The operation itself looks like:

{
  "name": "projects/(PII Removed by Staff)/locations/us/operations/12633571671074354259",
  "done": true,
  "error": {
    "code": 13,
    "message": "Internal error encountered.",
    "details": []
  },
  "metadata": {
    "@type": "type.googleapis.com/google.cloud.documentai.uiv1beta3.TrainProcessorVersionMetadata",
    "commonMetadata": {
      "state": "FAILED",
      "createTime": "2025-11-15T13:41:34.357306Z",
      "updateTime": "2025-11-15T13:47:40.973766Z",
      "resource": "projects/(PII Removed by Staff)/locations/us/processors/9fd390ef14183b57/processorVersions/af53767fd2d339f9"
    },
    "trainingDatasetValidation": {},
    "testDatasetValidation": {}
  }
}

So the training pipeline runs far enough to do evaluation, but:

“Evaluation … had no global metrics; Failed to compute ProcessorVersion metadata.”

This sounds like the evaluator couldn’t compute F1/precision/recall for any label type in the test split.


What I’ve already tried

  • Regenerated all labeled JSON from scratch and re-imported into a fresh dataset.
  • Validated via script that:
    • Only FormField, label, fieldType entity types exist.
    • Every entity and child has pageAnchor.pageRefs[0].boundingPoly.normalizedVertices with 4 points.
    • Polygons are normalized and within [0, 1].
  • Tried both Template-based and Model-based trainers.
  • Tried training with:
    • Only empty forms
    • Empty + filled pairs
  • Confirmed that another Custom Extractor with basic labels can train successfully in the same project/region.

At this point, the only consistent difference is the nested schema design (parent/child) and the way we model geometry vs. text.

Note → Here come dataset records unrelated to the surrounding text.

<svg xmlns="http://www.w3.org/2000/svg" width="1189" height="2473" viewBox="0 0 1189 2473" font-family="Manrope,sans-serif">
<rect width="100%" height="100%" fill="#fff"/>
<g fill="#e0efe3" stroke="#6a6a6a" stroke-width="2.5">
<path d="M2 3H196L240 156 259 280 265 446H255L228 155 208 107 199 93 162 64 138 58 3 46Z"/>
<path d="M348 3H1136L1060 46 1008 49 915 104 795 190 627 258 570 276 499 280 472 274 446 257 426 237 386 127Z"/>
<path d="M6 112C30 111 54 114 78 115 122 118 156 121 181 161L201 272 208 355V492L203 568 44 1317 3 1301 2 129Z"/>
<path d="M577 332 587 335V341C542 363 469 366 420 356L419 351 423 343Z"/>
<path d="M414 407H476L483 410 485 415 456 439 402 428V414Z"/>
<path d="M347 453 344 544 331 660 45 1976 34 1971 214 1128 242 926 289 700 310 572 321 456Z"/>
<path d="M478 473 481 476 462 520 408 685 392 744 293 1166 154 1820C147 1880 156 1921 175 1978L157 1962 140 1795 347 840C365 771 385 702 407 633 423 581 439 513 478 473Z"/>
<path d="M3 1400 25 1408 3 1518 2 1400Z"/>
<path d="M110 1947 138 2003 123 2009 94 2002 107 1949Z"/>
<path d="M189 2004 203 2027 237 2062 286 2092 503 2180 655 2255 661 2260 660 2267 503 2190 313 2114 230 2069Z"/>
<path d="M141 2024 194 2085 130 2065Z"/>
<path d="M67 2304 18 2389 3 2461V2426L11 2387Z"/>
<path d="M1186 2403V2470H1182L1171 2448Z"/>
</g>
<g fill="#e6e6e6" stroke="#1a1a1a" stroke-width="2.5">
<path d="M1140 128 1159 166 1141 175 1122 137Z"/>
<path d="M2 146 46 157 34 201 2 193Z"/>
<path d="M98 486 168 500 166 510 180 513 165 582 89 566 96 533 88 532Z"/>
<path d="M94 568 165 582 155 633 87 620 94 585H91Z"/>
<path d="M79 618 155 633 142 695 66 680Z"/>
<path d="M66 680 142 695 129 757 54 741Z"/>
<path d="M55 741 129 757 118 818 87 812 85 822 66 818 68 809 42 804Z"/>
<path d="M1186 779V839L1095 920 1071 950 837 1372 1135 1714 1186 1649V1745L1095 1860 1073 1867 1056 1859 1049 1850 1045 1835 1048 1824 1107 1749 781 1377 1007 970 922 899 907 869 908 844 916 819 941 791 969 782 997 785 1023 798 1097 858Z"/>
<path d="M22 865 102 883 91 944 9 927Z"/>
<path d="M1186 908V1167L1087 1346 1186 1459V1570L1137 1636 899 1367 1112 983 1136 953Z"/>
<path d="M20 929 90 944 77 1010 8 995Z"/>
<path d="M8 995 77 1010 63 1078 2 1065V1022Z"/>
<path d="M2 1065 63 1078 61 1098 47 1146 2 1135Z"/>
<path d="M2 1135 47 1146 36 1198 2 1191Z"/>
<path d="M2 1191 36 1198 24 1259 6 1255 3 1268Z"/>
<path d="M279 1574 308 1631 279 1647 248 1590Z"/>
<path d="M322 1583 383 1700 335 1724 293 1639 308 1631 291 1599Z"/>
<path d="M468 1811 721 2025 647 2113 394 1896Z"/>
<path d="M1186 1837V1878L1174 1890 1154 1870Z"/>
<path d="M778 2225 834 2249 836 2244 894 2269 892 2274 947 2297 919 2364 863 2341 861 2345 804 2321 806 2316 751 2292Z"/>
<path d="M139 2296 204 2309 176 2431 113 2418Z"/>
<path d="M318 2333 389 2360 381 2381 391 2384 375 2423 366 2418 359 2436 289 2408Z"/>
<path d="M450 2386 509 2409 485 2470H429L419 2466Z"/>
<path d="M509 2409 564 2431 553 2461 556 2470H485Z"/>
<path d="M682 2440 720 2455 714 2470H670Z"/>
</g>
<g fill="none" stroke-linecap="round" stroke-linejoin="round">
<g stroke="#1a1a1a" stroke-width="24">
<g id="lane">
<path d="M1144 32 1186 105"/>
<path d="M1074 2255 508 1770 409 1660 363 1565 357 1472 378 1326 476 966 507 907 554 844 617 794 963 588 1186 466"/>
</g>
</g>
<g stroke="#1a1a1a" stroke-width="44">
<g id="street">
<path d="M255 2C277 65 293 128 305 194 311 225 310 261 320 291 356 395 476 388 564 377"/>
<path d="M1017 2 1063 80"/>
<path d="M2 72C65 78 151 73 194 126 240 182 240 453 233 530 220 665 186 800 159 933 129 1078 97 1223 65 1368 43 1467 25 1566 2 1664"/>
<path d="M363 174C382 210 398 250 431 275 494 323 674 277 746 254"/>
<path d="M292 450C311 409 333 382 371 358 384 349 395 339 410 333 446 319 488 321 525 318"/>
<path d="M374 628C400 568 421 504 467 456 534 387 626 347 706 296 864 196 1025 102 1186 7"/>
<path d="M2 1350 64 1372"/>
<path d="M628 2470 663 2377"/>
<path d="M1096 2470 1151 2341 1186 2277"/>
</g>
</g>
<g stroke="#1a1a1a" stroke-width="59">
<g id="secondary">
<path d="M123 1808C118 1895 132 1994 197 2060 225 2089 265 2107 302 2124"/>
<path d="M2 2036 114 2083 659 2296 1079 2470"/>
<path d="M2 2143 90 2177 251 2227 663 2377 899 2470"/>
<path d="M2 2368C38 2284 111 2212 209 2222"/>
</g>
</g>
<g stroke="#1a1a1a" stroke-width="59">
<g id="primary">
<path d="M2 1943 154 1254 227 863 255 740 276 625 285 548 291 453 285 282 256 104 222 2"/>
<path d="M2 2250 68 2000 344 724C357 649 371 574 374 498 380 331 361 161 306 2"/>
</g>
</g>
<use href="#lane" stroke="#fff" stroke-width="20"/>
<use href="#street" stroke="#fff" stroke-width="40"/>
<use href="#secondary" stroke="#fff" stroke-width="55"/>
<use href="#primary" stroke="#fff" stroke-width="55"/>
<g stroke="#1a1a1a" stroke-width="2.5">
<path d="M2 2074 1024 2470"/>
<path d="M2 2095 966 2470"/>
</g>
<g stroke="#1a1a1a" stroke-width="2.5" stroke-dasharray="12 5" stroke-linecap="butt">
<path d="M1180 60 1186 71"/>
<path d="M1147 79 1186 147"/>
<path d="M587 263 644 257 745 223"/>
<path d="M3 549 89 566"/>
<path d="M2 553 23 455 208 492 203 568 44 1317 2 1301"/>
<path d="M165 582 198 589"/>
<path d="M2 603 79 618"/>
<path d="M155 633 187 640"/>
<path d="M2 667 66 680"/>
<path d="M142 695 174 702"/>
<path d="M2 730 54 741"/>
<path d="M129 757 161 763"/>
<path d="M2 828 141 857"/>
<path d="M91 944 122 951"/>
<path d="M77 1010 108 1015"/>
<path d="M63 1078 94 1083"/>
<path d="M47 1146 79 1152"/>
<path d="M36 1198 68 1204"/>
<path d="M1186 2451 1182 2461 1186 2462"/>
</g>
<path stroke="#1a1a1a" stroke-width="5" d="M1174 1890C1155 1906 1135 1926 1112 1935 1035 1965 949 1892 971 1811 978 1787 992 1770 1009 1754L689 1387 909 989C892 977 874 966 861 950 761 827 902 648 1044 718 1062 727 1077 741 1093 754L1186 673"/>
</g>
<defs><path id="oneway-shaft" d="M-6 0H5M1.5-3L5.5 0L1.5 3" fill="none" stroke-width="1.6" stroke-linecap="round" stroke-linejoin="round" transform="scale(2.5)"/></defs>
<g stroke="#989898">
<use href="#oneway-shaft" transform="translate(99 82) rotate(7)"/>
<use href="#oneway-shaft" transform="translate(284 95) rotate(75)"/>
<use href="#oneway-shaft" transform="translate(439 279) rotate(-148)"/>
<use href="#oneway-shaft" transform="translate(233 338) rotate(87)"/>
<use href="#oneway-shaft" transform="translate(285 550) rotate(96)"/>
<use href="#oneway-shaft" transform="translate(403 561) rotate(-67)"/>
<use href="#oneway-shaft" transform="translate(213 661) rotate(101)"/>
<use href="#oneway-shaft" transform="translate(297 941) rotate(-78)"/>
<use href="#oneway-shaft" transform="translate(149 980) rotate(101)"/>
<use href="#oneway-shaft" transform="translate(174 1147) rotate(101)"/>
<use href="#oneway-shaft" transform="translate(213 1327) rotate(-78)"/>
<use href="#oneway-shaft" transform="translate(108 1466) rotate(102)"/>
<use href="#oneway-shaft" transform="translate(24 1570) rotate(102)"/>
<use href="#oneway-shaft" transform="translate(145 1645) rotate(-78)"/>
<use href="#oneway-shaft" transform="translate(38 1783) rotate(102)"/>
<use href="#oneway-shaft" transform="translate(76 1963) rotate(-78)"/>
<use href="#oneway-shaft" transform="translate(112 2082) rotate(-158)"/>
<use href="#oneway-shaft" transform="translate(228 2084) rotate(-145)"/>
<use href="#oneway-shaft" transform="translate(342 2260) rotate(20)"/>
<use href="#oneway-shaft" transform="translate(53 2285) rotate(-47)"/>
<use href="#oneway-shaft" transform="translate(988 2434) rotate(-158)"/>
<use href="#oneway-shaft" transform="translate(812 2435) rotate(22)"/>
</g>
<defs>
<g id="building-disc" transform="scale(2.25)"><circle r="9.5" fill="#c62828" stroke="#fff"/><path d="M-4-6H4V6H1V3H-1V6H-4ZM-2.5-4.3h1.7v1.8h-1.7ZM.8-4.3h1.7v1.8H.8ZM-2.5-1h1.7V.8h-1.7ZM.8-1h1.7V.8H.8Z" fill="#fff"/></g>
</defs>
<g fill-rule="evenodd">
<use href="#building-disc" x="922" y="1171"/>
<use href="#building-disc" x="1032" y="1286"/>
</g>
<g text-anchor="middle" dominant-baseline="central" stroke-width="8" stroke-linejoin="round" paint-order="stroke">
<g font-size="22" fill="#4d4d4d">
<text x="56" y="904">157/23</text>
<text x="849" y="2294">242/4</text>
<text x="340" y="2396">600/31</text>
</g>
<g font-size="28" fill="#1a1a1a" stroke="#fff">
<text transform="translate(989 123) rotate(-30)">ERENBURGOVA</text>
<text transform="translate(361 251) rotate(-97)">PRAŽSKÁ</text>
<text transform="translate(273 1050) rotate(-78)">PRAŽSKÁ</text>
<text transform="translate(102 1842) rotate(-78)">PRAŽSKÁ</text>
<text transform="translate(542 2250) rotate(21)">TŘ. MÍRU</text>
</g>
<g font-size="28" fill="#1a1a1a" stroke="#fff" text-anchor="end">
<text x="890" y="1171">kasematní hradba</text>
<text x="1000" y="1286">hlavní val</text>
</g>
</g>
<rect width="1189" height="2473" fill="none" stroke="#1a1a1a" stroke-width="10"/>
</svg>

Questions for the DocAI team \ community

  1. What exactly does “Evaluation with ID … had no global metrics” mean for Custom Extractor?
  • Does it imply that, for the evaluation split, there are zero valid ground-truth labels that the evaluator considers (e.g., because they’re all nested or derive-only)?
  • Or can it also be triggered by internal infra issues?
  1. Is a parent-child schema (FormField → [label, fieldType]) supported and recommended for this kind of layout task?
  • Are evaluation metrics computed only on leaf Extract text fields (like label)?
  • Are there constraints around how parent entities with properties participate in training/evaluation?
  1. Is there a recommended pattern or sample for modeling “field + label + geometry” for empty form fields?
    For example:
  • Should I avoid nested properties entirely and just have a single flat FormField label with text+geometry?
  • Is it acceptable to store extra semantics like fieldType in metadata instead of as a child entity?
  1. Is there a way to get more detailed evaluation logs for this processor version?
  • For example, per-label-type counts of ground-truth vs predicted instances, or whether the evaluator is ignoring certain types.

If it’s helpful, I can provide:

  • A minimal JSON example of one labeled document (with a few fields).
  • The Python script I’m using to generate the labeled Document JSON from my form templates.

Thanks a lot,
I’m trying to design a clean, reusable dataset format for form templates, but right now I feel like I’m fighting the evaluation pipeline without enough visibility into what it expects.